Backup LBs: The team kept its tradition of taking mid-to-late round shots at linebackers, hoping to find successors to Jake Ryan and Clay Matthews in particular. They may have found Ryan's eventual replacement in Vanderbilt's Oren Burks. Burks is an athletic, sideline-to-sideline option who will need development, but has better physical tools than Ryan. Kendall Donnerson from Southeast Missouri State was a seventh-round selection that has the size and athleticism required for the position, but is very raw. The Packers are counting on him to provide special teams contributions and depth now with the idea that they can perhaps coach him up. Kyler Fackrell and Vince Biegel will need to step up if they are to be part of the rotation beyond this year. Fackrell is entering his third year and has done little to suggest he can be an eventual starter. Biegel has shown flashes of promise in his short career, but has also struggled with health so far. He had screws inserted in both feet at the conclusion of his rookie campaign.

Defensive Backs

Starters: CB Tramon Williams, CB Kevin King, SS Josh Jones, FS Ha-Ha Clinton-Dix
Backups: CB Josh Jackson [R], CB Jaire Alexander [R], CB/FS Quinten Rollins, SS Kentrell Brice

Starting DBs: The secondary in particular was a disappointment for the Packers last season. The team gave up on Damarious Randall, trading him away in a deal for DeShone Kizer. They have re-signed an old face in Tramon Williams, who spent the previous three seasons with the Browns and Cardinals. Speaking of Williams, Head Coach Mike McCarthy said, "He looks great. He doesn't look like he's changed since the day he left. I'm excited that he's back and he'll definitely give us outstanding leadership there in the secondary." Kevin King will get the nod to start next to Williams. Due to injuries, King was brought up to the starting unit last year, but himself suffered a knee injury and a broken hand that closed his campaign early. Morgan Burnett left for the Bills in free agency and so Josh Jones will be promoted to the starting spot. The former rookie Jones played nickel linebacker last season until injuries forced him into full-time duty as a safety. The team believes he has the versatility to make this transition permanent. Ha-Ha Clinton-Dix is ready for a bounce back after struggling in 2017. He recently wrote of himself, "Down year for me but I'll take it and be back stronger and I'm betting on myself. I hold myself to a higher standard, but blessed to be recognized in the top 100 of this competitive league." Clinton-Dix often had to play out of position due to injuries and coverage problems in the secondary. The Packers hope the heavy investment they made in the Draft to improve this unit will prevent history from repeating itself.

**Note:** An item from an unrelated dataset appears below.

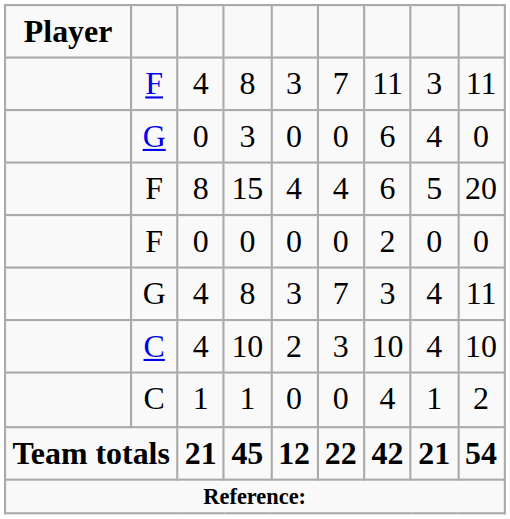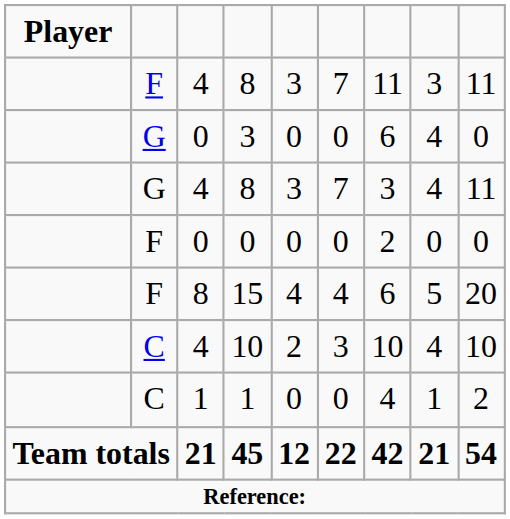rows swapped: G / 8 <-> 15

Backup DBs: Jaire Alexander and Josh Jackson were the team's first and second-round selections, signaling the team's mandate to fix the leaky secondary. Alexander is a ballhawking corner who will serve as the team's nickel option while he prepares to eventually start. Jackson is a larger, instinctive corner who wins the ball at the catch point. He'll eventually be asked to cover the bigger receivers that the Packers have struggled to defend in recent years. Quinten Rollins spent the majority of last year injured, his second year battling nagging problems. A permanent move to free safety may help Rollins, who has struggled with the nuances of corner play. Kentrell Brice stepped in to the starting strong safety role last year and played well. While it's expected Brice will remain a backup, Coach McCarthy has not dismissed the possibility of Brice starting, telling reporters, "I look for him to fight for a starting position."